The standard advice for any network call in a distributed system is to set a timeout. The advice is correct as far as it goes; an unbounded wait is a worse failure mode than a fast error. But the way most teams implement timeouts in practice is wrong in a specific and consequential way: they pick a number per call, hardcode it near the call site, and treat each timeout as independent of the others. Under load, this leads to a particular failure pattern where the user request has already given up but the backend is still doing work for it, eventually finishing successfully and producing nothing useful. Multiply this by every layer in the system and a meaningful fraction of your CPU is being spent computing answers nobody is waiting for.
The cure is to think in deadlines instead.
The compounding-timeout problem
Imagine a request flow: the browser calls API gateway, which calls service A, which calls services B and C in parallel, each of which calls a database. Each of those steps has a timeout. The browser has a 30-second wait. The gateway timeout to A is 10 seconds. A's timeout to B and C is 5 seconds each. B and C timeouts to the database are 2 seconds each.
This looks fine. It is not. If A spends 5.5 seconds on B and C in parallel and then 4.6 seconds on its own work, the gateway's 10-second timeout is exceeded only by 100ms, so the gateway gives up. But A keeps running. So does B and C and the database calls. The user has the error already. The work continues for nothing.
Worse: under load, B and C might both be retrying calls to the database. The retries make B and C exceed their 5-second budgets, A exceeds its 10-second budget, the gateway returns an error. But the database is still under load from the retries even after the user is gone. The hot path is computing answers for ghost requests.
The deadline pattern
Replace per-call timeouts with a single deadline per request, propagated as part of the request context. The deadline is the absolute time after which work for this request is no longer useful. Every component receives the deadline and uses it to compute its own remaining budget.
Concretely, the gateway sets deadline = now() + 30s when it accepts the user request. It passes that deadline to A as a header (X-Deadline: 1735689630.123) or via gRPC metadata. A receives the deadline, computes its remaining budget as deadline - now(), and uses that as its own working budget. When A calls B, it passes the same deadline. When B sets its database timeout, it sets it to min(some_max, deadline - now() - small_buffer).

+ + +

PARTS OF THE EXERCISE »
[1] According to the deadline write-up, what does the gateway set the deadline to when it accepts the user request?
[2] Return the part of the deadline write-up from "The compounding-timeout problem" up to and including "2 seconds each.", copied word for word.

+ + +

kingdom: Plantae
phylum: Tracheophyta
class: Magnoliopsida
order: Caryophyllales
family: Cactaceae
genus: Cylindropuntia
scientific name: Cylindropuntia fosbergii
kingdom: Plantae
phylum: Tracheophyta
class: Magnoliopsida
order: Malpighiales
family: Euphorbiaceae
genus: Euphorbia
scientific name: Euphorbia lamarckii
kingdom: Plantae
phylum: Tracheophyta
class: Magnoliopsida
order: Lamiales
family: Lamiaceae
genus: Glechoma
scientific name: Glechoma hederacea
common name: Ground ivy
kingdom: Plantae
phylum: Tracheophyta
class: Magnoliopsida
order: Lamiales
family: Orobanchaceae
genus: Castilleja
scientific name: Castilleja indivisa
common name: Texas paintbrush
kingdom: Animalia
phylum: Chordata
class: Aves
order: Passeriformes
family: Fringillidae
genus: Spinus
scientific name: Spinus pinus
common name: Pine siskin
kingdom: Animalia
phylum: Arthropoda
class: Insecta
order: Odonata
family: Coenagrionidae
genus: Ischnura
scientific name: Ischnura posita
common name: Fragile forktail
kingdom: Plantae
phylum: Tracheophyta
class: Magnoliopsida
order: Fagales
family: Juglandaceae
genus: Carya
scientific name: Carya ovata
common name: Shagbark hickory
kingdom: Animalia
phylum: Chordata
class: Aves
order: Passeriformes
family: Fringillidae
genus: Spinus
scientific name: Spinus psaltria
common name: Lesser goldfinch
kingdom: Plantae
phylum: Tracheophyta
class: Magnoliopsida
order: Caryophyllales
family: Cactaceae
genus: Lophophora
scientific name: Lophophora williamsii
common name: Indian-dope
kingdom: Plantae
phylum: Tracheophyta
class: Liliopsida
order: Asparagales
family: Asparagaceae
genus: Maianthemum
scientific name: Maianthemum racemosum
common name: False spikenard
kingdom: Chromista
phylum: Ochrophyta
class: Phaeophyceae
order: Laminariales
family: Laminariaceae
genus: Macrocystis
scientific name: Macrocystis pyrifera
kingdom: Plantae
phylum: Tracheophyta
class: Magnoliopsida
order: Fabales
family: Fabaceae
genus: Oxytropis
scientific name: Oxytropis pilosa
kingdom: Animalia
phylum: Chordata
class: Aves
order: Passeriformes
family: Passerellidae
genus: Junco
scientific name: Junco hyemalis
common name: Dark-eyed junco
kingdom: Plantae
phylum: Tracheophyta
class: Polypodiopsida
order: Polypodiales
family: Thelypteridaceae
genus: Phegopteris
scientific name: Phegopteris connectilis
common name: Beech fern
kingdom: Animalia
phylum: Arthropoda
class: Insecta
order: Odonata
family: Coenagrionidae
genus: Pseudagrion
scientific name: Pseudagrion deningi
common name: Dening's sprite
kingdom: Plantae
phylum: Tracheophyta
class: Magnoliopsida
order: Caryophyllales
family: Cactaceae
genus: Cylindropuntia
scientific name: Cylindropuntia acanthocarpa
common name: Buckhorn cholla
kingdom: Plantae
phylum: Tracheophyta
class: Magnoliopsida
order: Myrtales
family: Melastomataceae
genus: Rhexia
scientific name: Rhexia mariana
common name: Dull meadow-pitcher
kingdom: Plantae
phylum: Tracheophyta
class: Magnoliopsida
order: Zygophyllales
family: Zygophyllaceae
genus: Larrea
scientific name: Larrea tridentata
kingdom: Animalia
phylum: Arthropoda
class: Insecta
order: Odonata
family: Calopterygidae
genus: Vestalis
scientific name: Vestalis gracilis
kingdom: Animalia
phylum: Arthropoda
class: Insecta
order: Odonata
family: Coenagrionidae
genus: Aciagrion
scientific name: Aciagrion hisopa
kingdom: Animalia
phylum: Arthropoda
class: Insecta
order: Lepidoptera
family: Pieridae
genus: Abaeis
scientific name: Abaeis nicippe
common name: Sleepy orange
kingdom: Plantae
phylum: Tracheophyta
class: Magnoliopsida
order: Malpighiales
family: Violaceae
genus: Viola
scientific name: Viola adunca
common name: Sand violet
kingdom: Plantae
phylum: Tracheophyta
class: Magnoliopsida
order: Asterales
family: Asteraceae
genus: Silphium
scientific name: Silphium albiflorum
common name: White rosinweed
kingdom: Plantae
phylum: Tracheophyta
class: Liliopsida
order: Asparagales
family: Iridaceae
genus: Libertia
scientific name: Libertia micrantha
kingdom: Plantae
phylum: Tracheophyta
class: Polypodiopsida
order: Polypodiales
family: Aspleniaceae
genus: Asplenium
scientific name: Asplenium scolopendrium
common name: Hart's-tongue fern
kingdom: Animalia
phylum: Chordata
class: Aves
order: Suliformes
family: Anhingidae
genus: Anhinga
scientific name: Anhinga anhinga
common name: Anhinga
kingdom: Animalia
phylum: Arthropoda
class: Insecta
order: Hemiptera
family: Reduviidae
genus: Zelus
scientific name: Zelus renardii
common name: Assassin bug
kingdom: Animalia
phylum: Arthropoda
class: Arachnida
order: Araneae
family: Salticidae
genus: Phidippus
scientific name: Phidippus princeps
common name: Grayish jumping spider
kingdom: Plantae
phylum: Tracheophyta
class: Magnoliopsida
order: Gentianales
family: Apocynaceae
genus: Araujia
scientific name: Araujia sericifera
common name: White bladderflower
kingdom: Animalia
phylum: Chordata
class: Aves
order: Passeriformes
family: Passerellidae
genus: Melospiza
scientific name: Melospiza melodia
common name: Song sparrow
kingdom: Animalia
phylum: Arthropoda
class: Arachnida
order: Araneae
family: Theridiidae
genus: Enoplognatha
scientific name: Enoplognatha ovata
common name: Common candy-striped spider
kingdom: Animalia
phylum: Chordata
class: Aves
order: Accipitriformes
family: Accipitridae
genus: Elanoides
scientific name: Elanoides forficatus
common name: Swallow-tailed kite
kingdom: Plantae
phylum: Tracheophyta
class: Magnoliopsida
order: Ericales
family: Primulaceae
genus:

+ + +

TASK-BY-TASK ANSWERS »
[1] deadline = now() + 30s

[2]
The compounding-timeout problem
Imagine a request flow: the browser calls API gateway, which calls service A, which calls services B and C in parallel, each of which calls a database. Each of those steps has a timeout. The browser has a 30-second wait. The gateway timeout to A is 10 seconds. A's timeout to B and C is 5 seconds each. B and C timeouts to the database are 2 seconds each.